- [Task instructions] Where does the word "Lufthansa" appear in the entries below? Copy each line that holds it.

- [Saved entries]
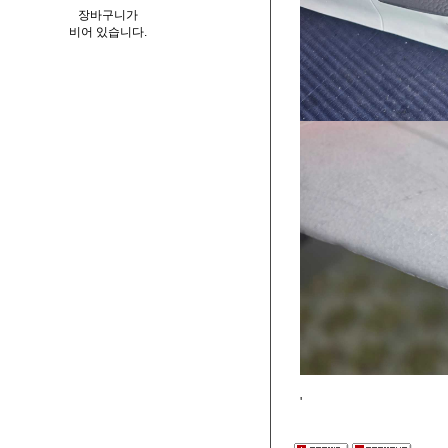
장바구니가
비어 있습니다.
'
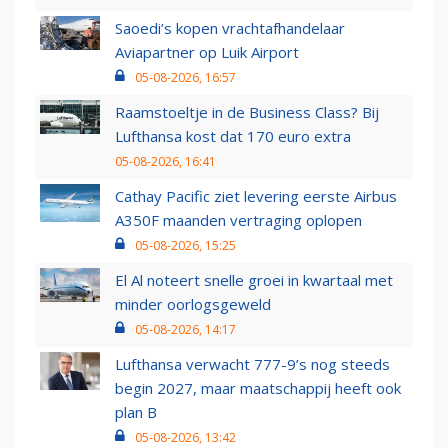
Saoedi’s kopen vrachtafhandelaar
Aviapartner op Luik Airport
05-08-2026, 16:57
Raamstoeltje in de Business Class? Bij
Lufthansa kost dat 170 euro extra
05-08-2026, 16:41
Cathay Pacific ziet levering eerste Airbus
A350F maanden vertraging oplopen
05-08-2026, 15:25
El Al noteert snelle groei in kwartaal met
minder oorlogsgeweld
05-08-2026, 14:17
Lufthansa verwacht 777-9’s nog steeds
begin 2027, maar maatschappij heeft ook
plan B
05-08-2026, 13:42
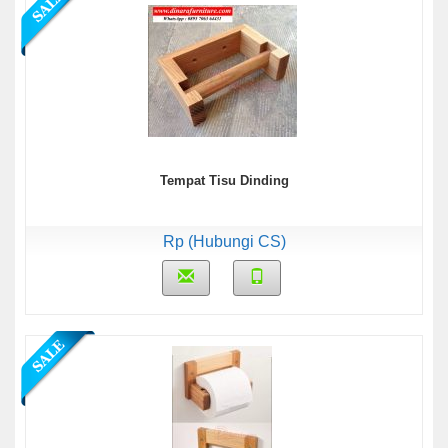
Tempat Tisu Dinding
Rp (Hubungi CS)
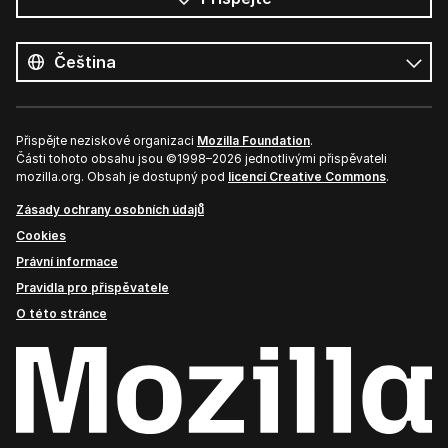
Všechny
jazyky
Jazyk
Přispějte neziskové organizaci
Mozilla Foundation
.
Části tohoto obsahu jsou ©1998–2026 jednotlivými přispěvateli
mozilla.org. Obsah je dostupný pod
licencí Creative Commons
.
Zásady ochrany osobních údajů
Cookies
Právní informace
Pravidla pro přispěvatele
O této stránce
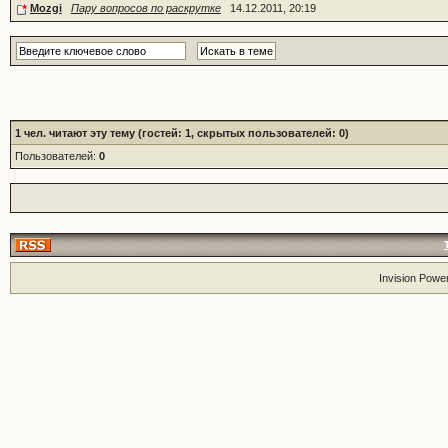
Mozgi
Пару вопросов по раскрутке
14.12.2011, 20:19
1
чел. читают эту тему (гостей: 1, скрытых пользователей: 0)
Пользователей:
0
Invision Powe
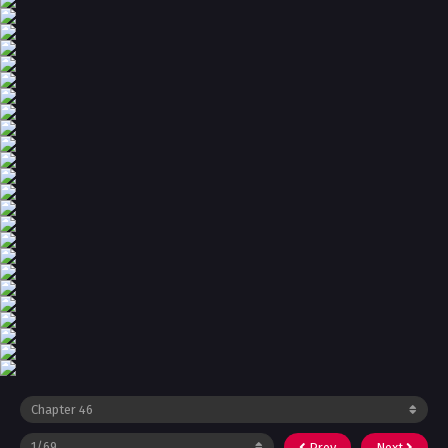
Prev
Next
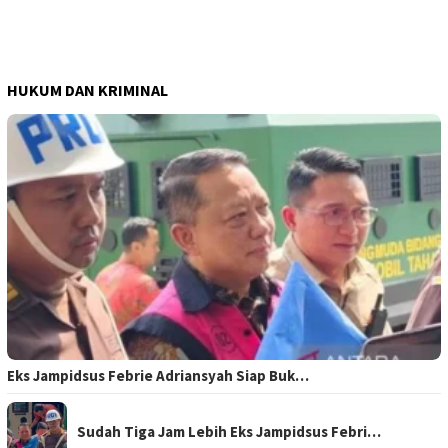
HUKUM DAN KRIMINAL
Eks Jampidsus Febrie Adriansyah Siap Buk…
Sudah Tiga Jam Lebih Eks Jampidsus Febri…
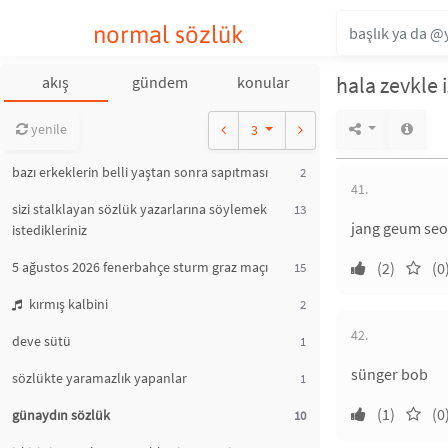
normal sözlük
hala zevkle i
akış
gündem
konular
yenile
3
bazı erkeklerin belli yaştan sonra sapıtması
2
41.
sizi stalklayan sözlük yazarlarına söylemek
13
jang geum seo
istedikleriniz
5 ağustos 2026 fenerbahçe sturm graz maçı
(2)
(0
15
kırmış kalbini
2
42.
deve sütü
1
sünger bob
sözlükte yaramazlık yapanlar
1
(1)
(0
günaydın sözlük
10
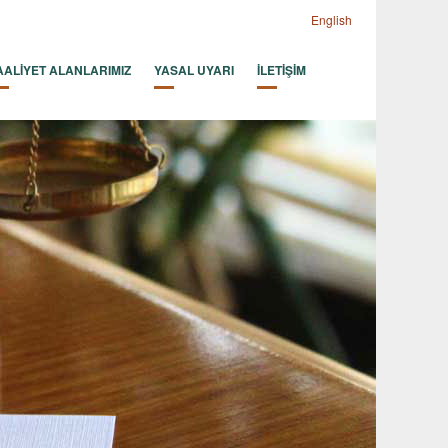
English
AALİYET ALANLARIMIZ
YASAL UYARI
İLETİŞİM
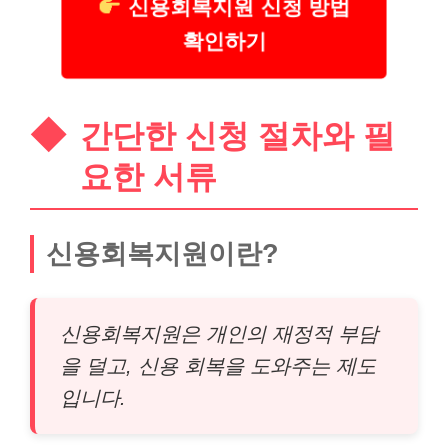
신용회복지원 신청 방법
확인하기
간단한 신청 절차와 필
요한 서류
신용회복지원이란?
신용회복지원은 개인의 재정적 부담
을 덜고, 신용 회복을 도와주는 제도
입니다.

- [Exercise output]
Lufthansa kost dat 170 euro extra
Lufthansa verwacht 777-9’s nog steeds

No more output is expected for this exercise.